-- Task instructions --
Wherever "http" appears in a line of the listing, that line should be returned.
[Source material Boundary: Start]
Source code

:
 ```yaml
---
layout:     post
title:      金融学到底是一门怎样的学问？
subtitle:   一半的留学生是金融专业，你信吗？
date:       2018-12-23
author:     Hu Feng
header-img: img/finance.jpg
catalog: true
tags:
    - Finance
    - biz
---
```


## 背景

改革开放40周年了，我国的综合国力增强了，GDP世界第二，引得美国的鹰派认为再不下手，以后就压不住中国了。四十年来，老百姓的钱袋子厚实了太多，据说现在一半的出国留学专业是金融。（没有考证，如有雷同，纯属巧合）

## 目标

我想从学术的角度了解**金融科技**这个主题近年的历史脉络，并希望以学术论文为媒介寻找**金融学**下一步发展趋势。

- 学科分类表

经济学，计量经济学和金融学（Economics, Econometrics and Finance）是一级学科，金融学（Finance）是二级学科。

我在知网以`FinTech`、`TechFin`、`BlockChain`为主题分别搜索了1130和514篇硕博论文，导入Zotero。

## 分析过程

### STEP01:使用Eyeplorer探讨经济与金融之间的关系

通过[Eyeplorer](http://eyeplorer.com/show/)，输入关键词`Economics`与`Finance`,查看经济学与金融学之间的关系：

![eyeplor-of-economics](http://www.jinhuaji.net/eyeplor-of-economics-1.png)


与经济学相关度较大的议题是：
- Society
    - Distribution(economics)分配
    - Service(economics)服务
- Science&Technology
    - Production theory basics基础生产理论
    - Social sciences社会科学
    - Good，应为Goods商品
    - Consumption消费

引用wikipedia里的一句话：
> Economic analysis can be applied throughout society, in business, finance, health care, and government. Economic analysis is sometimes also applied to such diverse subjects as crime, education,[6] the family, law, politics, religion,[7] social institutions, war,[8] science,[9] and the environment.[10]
[Source material Boundary: End]
-- Finished task --
通过[Eyeplorer](http://eyeplorer.com/show/)，输入关键词`Economics`与`Finance`,查看经济学与金融学之间的关系：
![eyeplor-of-economics](http://www.jinhuaji.net/eyeplor-of-economics-1.png)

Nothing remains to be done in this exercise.